Tarea escrita 1 – Reproduce literalmente las líneas de los registros desde su comienzo hasta la línea que contiene "298 986 3 2 - 0.46", ambas incluidas.

---- Extracto de página

Domingo de la Sagrada Familia (Ciclo C)

Lectura del libro primero de Samuel (Sam 1, 20-22. 24-28)
En aquellos días, Ana concibió, dio a luz un hijo y le puso de nombre Samuel
diciendo: ‘Al Señor se lo pedí’. Pasado un año, su marido Elcaná subió con
toda la familia para hacer el sacrificio anual al Señor y cumplir la promesa.
Ana se excusó para no subir, diciendo a su marido: ‘Cuando destete al niño,
entonces lo llevaré para presentárselo al Señor y que se que quede allí para
siempre’. Ana se quedó en casa y crio a su hijo hasta que lo destetó. Entonces
subió con él al templo del Señor de Siló, llevando un novillo de tres años, una
fanega de harina y un odre de vino. El niño era aún muy pequeño. Cuando
mataron el novillo, Ana presentó el niño a Elí, diciendo: ‘Señor, por tu vida, yo
soy la mujer que estuvo aquí junto a ti, rezando al Señor. Ese niño es lo que
yo pedía; el Seño me ha concedido mi petición. Por eso se lo cedo al Señor de
por vida, para que sea suyo’. Después se postraron ante el Señor.

 

Salmo responsorial (Sal 127)
¡Señor, felices los que habitan en tu casa!
¡Qué amable es tu Morada, Señor del Universo!
Mi alma se consume de deseos por los atrios del Señor;
mi corazón y mi carne claman ansiosos por el Dios viviente. ®
¡Felices los que habitan en tu Casa y te alaban sin cesar!
¡Felices los que encuentran su fuerza en ti, al emprender la peregrinación! ®
Señor del universo, oye mi plegaria, escucha,
Dios de Jacob; protege, Dios, a nuestro Escudo
y mira el rostro de tu Ungido. ®

 

Lectura de la carta a los colosenses (Col 3, 12-21)

--------

Tarea escrita 2 – En el extracto de página sobre el Domingo de la Sagrada Familia, ¿qué llevó Ana al templo del Señor de Siló cuando subió con el niño?

---- Datos proporcionados

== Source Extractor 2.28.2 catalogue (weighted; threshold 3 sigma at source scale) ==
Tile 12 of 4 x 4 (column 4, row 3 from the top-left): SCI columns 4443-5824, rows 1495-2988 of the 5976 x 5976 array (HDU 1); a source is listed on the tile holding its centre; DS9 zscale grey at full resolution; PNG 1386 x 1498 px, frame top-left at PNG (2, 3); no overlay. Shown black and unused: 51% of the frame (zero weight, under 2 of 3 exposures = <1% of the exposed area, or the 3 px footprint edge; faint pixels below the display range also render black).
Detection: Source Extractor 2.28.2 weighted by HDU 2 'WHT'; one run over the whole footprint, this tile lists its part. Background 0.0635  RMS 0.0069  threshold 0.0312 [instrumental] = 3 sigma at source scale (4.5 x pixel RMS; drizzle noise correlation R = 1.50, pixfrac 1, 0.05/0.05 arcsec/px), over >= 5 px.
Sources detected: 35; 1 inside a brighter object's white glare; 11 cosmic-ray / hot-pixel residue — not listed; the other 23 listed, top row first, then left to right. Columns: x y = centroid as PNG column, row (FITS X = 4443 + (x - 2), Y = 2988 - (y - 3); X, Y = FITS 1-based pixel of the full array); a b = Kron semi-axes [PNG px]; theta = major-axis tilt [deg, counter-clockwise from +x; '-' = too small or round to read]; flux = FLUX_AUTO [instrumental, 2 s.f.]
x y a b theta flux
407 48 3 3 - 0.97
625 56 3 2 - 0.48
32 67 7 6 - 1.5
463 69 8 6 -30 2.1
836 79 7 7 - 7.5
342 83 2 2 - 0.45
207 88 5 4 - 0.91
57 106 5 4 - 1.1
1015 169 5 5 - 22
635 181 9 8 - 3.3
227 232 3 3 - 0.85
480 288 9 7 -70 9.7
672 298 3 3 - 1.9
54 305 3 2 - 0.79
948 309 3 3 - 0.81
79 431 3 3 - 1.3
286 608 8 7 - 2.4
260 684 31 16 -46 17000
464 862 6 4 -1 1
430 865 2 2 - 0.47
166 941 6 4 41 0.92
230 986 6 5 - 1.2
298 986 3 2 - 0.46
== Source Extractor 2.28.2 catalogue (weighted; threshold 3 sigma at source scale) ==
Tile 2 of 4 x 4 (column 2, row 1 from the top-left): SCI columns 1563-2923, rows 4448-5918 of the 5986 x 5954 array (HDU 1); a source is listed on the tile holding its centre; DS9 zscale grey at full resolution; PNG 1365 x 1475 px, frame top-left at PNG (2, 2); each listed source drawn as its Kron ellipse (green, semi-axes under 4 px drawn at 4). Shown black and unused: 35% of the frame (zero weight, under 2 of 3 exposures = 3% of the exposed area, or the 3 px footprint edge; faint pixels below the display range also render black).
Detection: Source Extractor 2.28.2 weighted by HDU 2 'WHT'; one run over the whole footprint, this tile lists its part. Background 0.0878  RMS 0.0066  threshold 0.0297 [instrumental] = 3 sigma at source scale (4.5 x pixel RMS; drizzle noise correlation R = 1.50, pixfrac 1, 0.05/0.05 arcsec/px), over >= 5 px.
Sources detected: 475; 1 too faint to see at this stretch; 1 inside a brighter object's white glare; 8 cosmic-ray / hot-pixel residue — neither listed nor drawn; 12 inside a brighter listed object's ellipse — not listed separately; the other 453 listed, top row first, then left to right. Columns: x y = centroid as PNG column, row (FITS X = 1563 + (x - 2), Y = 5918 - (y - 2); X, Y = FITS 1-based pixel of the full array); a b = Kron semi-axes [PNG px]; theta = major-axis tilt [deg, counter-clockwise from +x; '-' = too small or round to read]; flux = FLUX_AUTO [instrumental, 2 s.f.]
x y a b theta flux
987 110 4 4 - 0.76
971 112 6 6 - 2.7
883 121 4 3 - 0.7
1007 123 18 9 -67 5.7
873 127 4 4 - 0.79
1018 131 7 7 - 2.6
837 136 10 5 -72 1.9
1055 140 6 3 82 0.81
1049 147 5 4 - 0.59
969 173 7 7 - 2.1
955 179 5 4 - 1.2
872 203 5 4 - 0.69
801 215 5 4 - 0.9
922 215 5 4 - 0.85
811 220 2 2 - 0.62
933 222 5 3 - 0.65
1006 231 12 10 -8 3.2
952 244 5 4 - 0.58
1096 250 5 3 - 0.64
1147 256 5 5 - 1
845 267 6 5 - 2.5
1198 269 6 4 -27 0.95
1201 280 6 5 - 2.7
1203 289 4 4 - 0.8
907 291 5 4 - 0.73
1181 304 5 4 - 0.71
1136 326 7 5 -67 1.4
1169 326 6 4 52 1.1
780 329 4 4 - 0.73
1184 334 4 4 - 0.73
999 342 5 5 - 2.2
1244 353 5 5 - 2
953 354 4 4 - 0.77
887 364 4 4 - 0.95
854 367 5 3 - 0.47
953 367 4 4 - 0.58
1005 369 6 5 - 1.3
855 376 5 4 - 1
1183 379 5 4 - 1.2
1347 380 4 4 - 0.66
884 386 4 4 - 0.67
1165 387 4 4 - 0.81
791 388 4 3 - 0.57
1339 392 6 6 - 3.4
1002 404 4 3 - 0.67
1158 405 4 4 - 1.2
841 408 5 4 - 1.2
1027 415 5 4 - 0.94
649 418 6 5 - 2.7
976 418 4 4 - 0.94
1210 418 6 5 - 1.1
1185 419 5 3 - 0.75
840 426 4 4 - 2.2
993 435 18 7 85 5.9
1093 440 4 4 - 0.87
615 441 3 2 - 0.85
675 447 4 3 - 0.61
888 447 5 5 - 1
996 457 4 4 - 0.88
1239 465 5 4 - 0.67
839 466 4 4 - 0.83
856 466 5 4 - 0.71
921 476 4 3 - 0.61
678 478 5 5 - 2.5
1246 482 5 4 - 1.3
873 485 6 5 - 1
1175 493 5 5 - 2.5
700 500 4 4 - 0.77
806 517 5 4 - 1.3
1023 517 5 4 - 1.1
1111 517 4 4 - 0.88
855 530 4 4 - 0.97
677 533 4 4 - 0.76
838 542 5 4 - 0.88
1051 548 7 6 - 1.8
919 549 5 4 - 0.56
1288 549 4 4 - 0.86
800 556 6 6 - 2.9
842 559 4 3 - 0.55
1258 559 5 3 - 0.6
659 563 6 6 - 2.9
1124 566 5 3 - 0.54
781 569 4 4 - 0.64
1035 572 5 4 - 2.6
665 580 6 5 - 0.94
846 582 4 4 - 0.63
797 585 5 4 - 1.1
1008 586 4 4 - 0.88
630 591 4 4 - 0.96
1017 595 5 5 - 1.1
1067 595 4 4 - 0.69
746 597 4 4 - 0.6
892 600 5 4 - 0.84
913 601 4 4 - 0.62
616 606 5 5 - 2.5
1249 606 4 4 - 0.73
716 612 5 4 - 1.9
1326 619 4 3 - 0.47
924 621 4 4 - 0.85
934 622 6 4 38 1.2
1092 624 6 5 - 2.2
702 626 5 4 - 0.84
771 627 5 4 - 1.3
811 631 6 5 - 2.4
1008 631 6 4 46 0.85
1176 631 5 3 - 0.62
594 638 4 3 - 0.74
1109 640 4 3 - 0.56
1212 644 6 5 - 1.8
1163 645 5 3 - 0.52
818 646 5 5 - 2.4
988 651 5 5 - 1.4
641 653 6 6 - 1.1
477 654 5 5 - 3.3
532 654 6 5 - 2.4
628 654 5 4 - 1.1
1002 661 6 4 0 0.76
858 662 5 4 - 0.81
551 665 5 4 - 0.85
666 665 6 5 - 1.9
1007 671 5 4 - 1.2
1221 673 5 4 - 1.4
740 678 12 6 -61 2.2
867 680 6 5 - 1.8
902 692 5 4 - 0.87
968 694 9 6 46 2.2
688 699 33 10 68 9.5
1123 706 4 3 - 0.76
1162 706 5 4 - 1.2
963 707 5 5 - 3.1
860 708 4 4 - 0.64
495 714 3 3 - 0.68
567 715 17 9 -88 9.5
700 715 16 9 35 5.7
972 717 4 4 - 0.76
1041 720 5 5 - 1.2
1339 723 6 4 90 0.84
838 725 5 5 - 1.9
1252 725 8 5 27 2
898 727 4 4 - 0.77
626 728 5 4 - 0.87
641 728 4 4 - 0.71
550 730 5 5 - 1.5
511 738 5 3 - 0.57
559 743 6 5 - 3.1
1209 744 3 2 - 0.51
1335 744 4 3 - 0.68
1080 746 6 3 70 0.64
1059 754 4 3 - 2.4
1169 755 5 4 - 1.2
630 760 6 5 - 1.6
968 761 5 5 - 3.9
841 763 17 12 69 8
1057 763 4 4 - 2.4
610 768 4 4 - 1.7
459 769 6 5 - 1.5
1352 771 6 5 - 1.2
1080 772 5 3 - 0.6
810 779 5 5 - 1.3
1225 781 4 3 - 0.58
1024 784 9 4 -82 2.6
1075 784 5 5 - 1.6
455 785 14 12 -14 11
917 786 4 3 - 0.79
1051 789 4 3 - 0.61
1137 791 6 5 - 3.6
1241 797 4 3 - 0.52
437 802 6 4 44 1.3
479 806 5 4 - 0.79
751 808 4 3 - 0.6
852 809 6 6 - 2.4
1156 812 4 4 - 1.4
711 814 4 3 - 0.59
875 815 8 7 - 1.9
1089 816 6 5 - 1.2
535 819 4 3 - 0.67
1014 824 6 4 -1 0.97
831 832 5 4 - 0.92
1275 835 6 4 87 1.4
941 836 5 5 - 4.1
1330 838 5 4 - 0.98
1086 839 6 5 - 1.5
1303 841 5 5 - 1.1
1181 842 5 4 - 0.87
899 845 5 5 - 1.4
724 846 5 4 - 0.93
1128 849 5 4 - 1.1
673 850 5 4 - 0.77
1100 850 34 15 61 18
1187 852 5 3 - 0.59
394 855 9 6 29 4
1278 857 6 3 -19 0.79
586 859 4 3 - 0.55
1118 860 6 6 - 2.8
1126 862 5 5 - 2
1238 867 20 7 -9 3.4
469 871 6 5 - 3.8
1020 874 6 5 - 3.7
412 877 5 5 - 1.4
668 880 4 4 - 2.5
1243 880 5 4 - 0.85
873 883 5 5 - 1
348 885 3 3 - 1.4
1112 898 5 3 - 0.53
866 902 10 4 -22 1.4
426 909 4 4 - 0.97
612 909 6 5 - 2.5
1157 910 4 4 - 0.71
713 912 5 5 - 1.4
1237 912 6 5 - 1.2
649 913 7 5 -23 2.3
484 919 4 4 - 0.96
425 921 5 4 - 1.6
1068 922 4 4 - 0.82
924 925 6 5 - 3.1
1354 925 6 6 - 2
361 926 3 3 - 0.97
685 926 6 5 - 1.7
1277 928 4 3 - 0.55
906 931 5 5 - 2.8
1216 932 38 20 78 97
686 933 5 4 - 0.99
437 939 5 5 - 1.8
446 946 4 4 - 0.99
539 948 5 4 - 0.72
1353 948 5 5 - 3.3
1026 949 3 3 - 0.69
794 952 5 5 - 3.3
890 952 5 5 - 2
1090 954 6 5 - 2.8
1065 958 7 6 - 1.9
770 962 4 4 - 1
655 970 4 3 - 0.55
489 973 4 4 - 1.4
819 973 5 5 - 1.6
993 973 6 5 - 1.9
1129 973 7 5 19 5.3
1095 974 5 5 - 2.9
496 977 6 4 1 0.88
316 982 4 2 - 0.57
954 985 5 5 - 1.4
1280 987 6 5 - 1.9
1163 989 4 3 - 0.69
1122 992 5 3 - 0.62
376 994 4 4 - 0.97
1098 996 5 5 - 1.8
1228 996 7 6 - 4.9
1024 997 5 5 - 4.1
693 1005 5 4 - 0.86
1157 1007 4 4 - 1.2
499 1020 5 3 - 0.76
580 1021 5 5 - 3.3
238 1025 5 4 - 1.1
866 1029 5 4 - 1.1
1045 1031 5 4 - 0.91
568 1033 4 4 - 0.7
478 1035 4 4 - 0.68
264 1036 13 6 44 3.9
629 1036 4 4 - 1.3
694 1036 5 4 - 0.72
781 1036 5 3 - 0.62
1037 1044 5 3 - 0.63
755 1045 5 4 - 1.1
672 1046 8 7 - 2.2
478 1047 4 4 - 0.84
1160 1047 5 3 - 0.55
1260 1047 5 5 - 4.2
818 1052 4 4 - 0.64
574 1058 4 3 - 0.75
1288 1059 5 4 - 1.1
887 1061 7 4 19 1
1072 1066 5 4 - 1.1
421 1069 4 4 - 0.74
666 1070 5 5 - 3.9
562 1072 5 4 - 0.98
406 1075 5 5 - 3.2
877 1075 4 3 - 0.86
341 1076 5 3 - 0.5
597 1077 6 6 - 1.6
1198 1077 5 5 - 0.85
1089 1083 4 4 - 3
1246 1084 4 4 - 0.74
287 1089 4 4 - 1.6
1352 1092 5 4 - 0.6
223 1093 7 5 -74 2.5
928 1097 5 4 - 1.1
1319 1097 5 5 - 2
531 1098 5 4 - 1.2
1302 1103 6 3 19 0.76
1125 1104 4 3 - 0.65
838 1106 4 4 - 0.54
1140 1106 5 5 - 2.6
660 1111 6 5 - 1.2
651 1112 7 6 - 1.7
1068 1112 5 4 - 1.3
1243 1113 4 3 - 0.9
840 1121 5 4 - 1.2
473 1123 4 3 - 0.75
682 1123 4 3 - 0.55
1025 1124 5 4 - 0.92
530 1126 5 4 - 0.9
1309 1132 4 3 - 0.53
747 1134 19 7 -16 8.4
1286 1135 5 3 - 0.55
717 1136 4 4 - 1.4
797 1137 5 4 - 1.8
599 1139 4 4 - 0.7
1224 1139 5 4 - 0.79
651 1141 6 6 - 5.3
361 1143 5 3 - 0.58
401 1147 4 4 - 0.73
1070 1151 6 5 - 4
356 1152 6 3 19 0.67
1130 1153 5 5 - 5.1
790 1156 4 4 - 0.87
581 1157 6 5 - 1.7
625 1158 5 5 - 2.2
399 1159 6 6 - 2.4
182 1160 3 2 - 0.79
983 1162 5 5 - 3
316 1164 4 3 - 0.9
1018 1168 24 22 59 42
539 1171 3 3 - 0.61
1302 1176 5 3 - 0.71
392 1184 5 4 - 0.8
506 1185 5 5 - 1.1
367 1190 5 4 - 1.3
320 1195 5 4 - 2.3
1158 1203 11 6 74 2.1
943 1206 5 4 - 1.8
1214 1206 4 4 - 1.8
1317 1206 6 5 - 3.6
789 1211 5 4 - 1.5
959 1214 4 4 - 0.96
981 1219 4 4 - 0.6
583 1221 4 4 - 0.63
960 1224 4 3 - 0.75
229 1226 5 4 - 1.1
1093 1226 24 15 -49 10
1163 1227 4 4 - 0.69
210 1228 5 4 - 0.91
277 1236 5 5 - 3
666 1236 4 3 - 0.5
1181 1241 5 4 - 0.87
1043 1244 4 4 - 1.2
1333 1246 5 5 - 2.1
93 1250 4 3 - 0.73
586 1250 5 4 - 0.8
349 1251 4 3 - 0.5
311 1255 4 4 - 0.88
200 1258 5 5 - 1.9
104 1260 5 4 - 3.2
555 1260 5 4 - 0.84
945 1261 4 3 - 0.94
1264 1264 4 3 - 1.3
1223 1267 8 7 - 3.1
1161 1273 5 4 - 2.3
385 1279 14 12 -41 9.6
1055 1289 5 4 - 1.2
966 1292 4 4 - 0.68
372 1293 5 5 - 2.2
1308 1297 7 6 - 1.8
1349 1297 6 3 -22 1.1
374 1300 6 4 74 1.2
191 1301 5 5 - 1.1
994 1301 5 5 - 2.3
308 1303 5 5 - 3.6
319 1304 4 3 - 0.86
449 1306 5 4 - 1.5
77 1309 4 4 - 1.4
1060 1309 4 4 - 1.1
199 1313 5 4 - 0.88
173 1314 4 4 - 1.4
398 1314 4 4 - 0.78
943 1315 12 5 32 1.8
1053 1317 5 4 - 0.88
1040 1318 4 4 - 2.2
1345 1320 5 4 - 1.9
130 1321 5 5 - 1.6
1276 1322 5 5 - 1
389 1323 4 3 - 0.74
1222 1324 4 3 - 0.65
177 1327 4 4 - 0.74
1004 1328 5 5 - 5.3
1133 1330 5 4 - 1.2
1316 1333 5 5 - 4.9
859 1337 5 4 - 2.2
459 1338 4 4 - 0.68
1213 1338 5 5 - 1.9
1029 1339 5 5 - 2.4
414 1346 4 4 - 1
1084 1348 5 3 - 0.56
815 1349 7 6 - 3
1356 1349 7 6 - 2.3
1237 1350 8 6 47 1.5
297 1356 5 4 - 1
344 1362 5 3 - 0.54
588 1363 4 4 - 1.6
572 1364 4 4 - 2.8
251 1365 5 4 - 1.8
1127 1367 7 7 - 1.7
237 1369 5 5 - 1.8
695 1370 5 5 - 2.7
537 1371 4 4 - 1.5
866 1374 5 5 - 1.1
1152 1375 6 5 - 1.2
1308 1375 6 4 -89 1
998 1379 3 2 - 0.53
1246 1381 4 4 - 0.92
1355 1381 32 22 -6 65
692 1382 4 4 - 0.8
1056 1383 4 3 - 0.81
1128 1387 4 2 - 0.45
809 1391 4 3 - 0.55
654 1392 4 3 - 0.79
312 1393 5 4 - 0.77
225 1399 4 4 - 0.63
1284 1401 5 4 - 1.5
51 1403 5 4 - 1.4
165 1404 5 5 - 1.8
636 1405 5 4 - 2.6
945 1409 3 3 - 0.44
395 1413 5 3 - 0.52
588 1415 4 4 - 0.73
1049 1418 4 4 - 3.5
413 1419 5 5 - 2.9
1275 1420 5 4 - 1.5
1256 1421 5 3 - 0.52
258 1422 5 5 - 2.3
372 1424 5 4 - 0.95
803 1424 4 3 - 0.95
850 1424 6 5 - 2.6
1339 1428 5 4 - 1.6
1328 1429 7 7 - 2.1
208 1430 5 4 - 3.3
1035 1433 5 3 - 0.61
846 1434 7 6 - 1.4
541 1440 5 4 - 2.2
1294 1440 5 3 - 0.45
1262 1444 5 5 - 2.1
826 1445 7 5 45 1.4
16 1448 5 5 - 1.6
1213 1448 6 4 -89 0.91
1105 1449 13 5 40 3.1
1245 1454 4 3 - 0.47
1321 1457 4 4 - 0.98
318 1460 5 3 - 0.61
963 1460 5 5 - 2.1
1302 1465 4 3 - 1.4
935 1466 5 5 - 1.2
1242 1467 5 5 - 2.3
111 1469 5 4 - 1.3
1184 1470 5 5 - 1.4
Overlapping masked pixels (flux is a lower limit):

--------

Resultado completo 1 –
== Source Extractor 2.28.2 catalogue (weighted; threshold 3 sigma at source scale) ==
Tile 12 of 4 x 4 (column 4, row 3 from the top-left): SCI columns 4443-5824, rows 1495-2988 of the 5976 x 5976 array (HDU 1); a source is listed on the tile holding its centre; DS9 zscale grey at full resolution; PNG 1386 x 1498 px, frame top-left at PNG (2, 3); no overlay. Shown black and unused: 51% of the frame (zero weight, under 2 of 3 exposures = <1% of the exposed area, or the 3 px footprint edge; faint pixels below the display range also render black).
Detection: Source Extractor 2.28.2 weighted by HDU 2 'WHT'; one run over the whole footprint, this tile lists its part. Background 0.0635  RMS 0.0069  threshold 0.0312 [instrumental] = 3 sigma at source scale (4.5 x pixel RMS; drizzle noise correlation R = 1.50, pixfrac 1, 0.05/0.05 arcsec/px), over >= 5 px.
Sources detected: 35; 1 inside a brighter object's white glare; 11 cosmic-ray / hot-pixel residue — not listed; the other 23 listed, top row first, then left to right. Columns: x y = centroid as PNG column, row (FITS X = 4443 + (x - 2), Y = 2988 - (y - 3); X, Y = FITS 1-based pixel of the full array); a b = Kron semi-axes [PNG px]; theta = major-axis tilt [deg, counter-clockwise from +x; '-' = too small or round to read]; flux = FLUX_AUTO [instrumental, 2 s.f.]
x y a b theta flux
407 48 3 3 - 0.97
625 56 3 2 - 0.48
32 67 7 6 - 1.5
463 69 8 6 -30 2.1
836 79 7 7 - 7.5
342 83 2 2 - 0.45
207 88 5 4 - 0.91
57 106 5 4 - 1.1
1015 169 5 5 - 22
635 181 9 8 - 3.3
227 232 3 3 - 0.85
480 288 9 7 -70 9.7
672 298 3 3 - 1.9
54 305 3 2 - 0.79
948 309 3 3 - 0.81
79 431 3 3 - 1.3
286 608 8 7 - 2.4
260 684 31 16 -46 17000
464 862 6 4 -1 1
430 865 2 2 - 0.47
166 941 6 4 41 0.92
230 986 6 5 - 1.2
298 986 3 2 - 0.46

Resultado completo 2 – Un novillo de tres años, una fanega de harina y un odre de vino.